Arbeitsauftrag:
Schreibe die folgende Auflistung vollständig neu und ersetze darin jedes „series“ durch „data series“, ohne sonst etwas zu verändern. Lass die Bilder in deiner Antwort weg.

Diagrammbasierte Quizaufgaben:
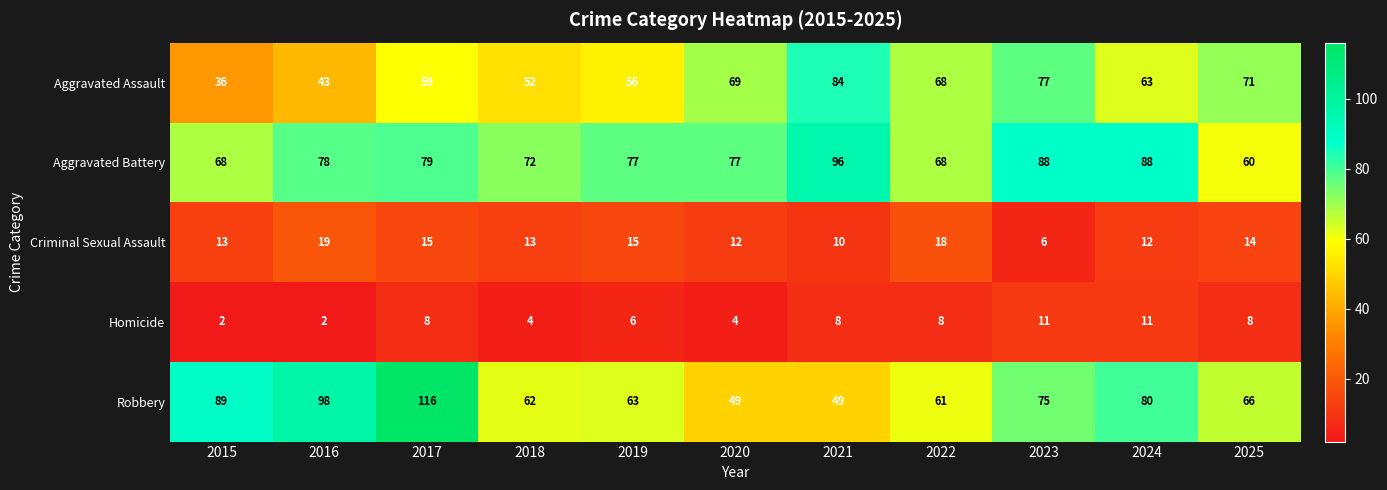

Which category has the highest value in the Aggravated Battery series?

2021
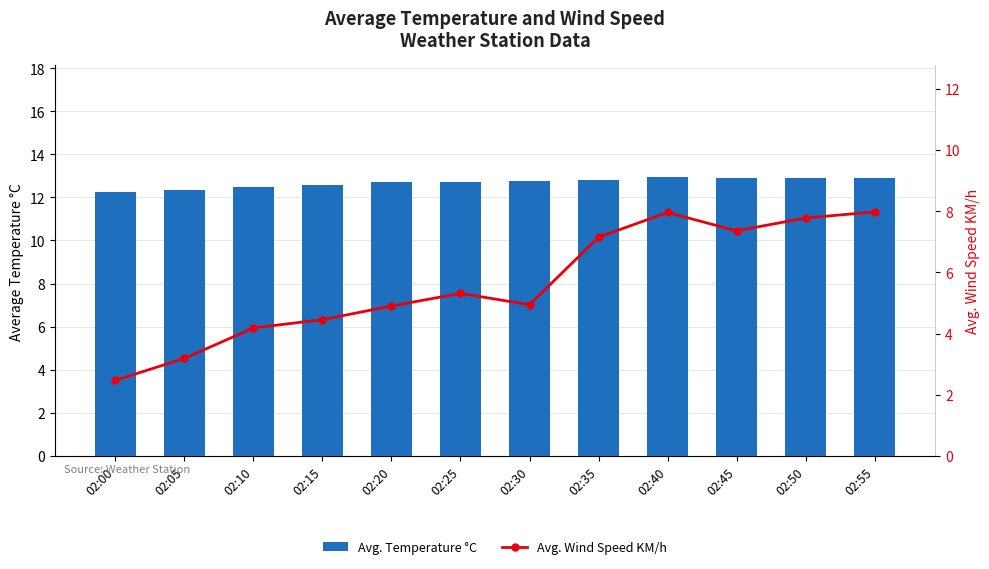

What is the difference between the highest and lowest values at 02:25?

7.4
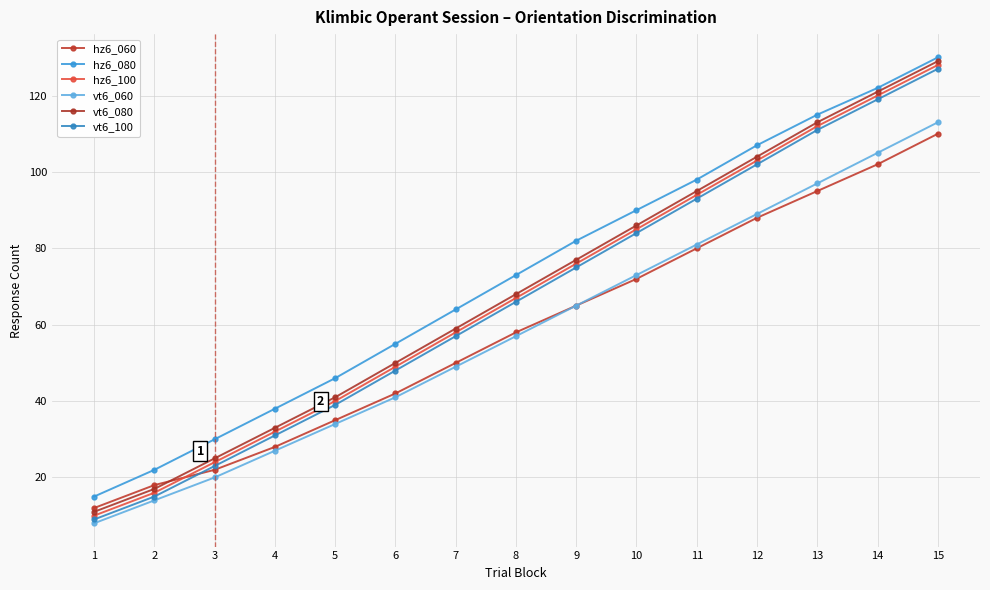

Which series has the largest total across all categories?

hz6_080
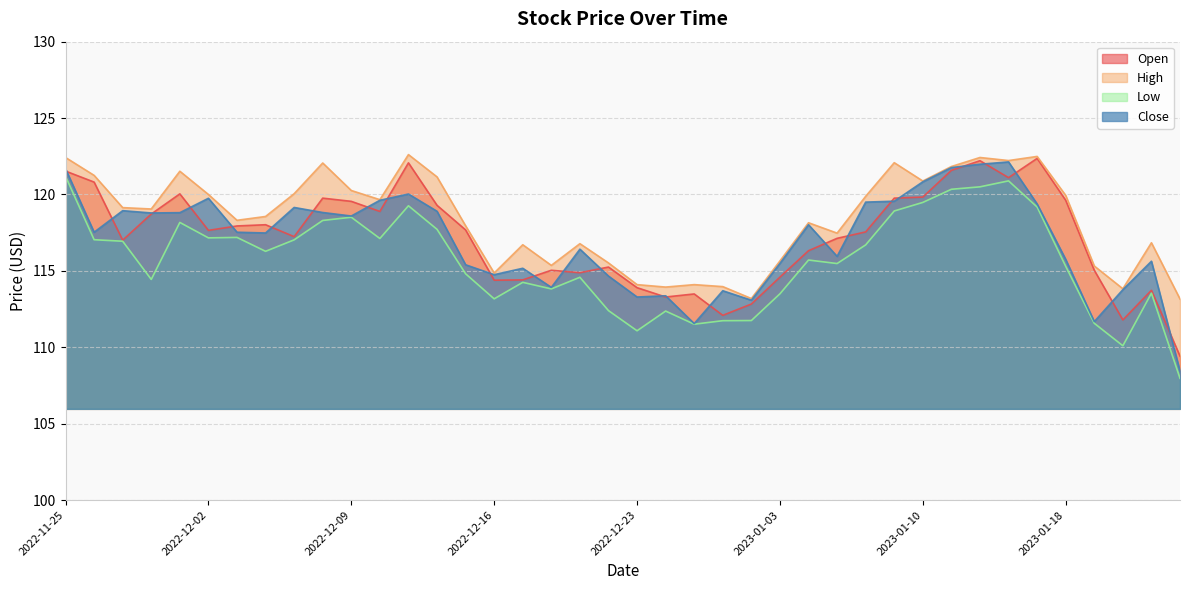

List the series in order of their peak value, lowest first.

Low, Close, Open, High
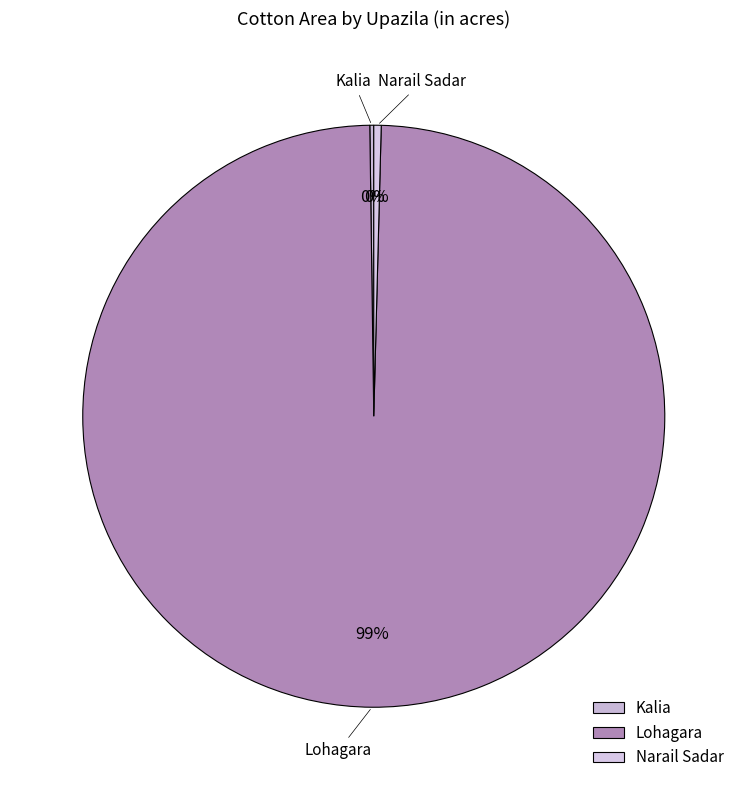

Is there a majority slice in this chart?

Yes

Übungsergebnis:
Which category has the highest value in the Aggravated Battery data series?

2021

What is the difference between the highest and lowest values at 02:25?

7.4

Which data series has the largest total across all categories?

hz6_080

List the data series in order of their peak value, lowest first.

Low, Close, Open, High

Is there a majority slice in this chart?

Yes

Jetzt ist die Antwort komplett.